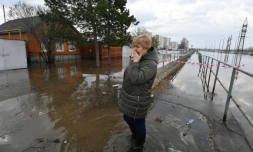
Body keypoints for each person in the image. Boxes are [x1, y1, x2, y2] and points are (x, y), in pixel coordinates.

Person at [118, 35, 158, 151]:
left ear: (146, 48)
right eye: (134, 46)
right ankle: (135, 134)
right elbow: (128, 73)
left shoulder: (151, 64)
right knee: (127, 117)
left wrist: (135, 61)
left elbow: (137, 78)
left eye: (138, 46)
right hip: (129, 95)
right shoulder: (139, 57)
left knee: (139, 122)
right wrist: (135, 61)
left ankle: (139, 144)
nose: (135, 49)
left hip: (138, 99)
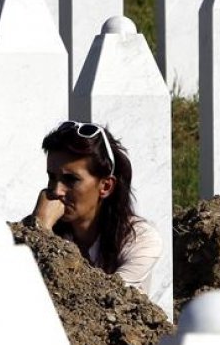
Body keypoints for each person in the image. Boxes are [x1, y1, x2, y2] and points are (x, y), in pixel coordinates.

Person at [27, 120, 161, 294]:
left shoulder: (139, 239)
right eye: (52, 177)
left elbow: (107, 300)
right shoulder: (39, 227)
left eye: (71, 180)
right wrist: (39, 230)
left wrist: (41, 236)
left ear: (105, 186)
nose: (56, 190)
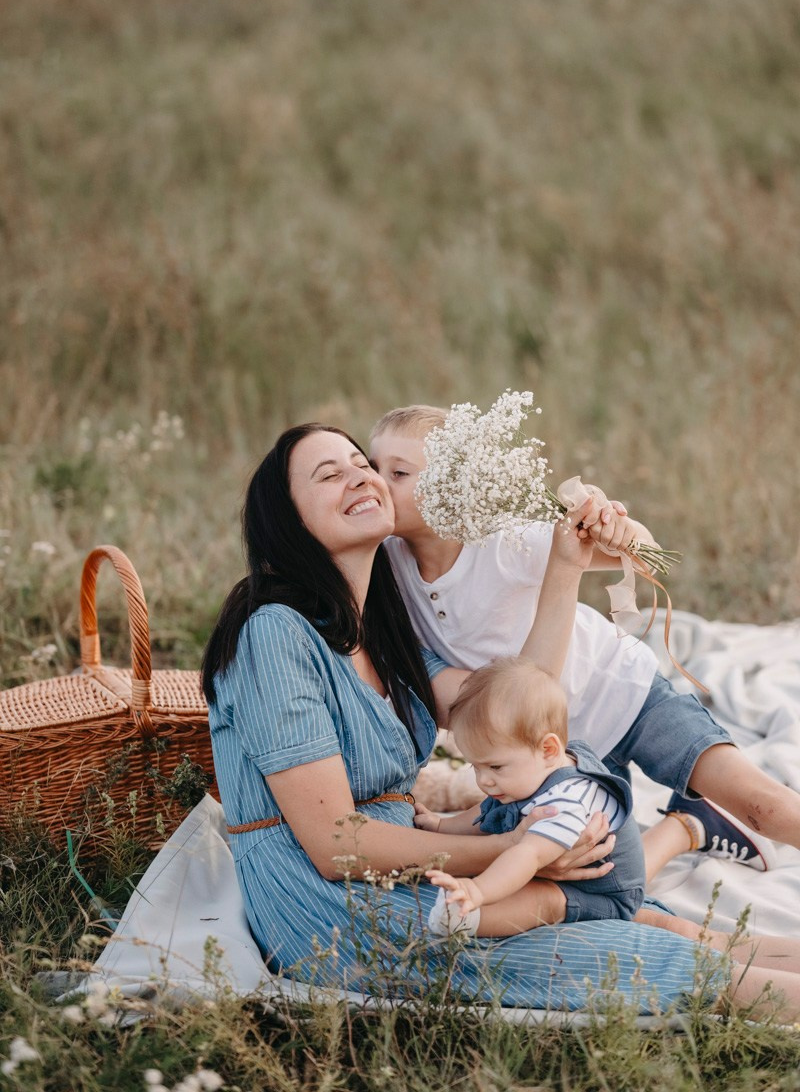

**What is expected**. Repeat the entries word for word and skip the pictures.

**Task solution**.
Body keypoints for each person in the image. Boxes are [x1, y1, x2, y2] and points are (x, y), in pixel coordinates.

Person at [118, 35, 158, 151]:
left ear: (146, 48)
right eye: (134, 46)
right ankle: (135, 134)
right elbow: (128, 73)
left shoulder: (151, 64)
right knee: (127, 117)
left wrist: (135, 61)
left elbow: (137, 78)
left eye: (138, 46)
right hip: (129, 95)
right shoulder: (139, 57)
left knee: (139, 122)
right wrist: (135, 61)
left ankle: (139, 144)
nose: (135, 49)
left hip: (138, 99)
Body keypoints for each person in the image. Boxes are [x1, y1, x2, y2] and points are (x, y), in pixel coordinates.

Person at [27, 120, 161, 294]:
left shoulder: (139, 239)
right eye: (52, 177)
left elbow: (107, 300)
right shoulder: (39, 227)
left eye: (71, 180)
right wrist: (39, 230)
left wrist: (41, 236)
left ear: (105, 186)
nose: (56, 190)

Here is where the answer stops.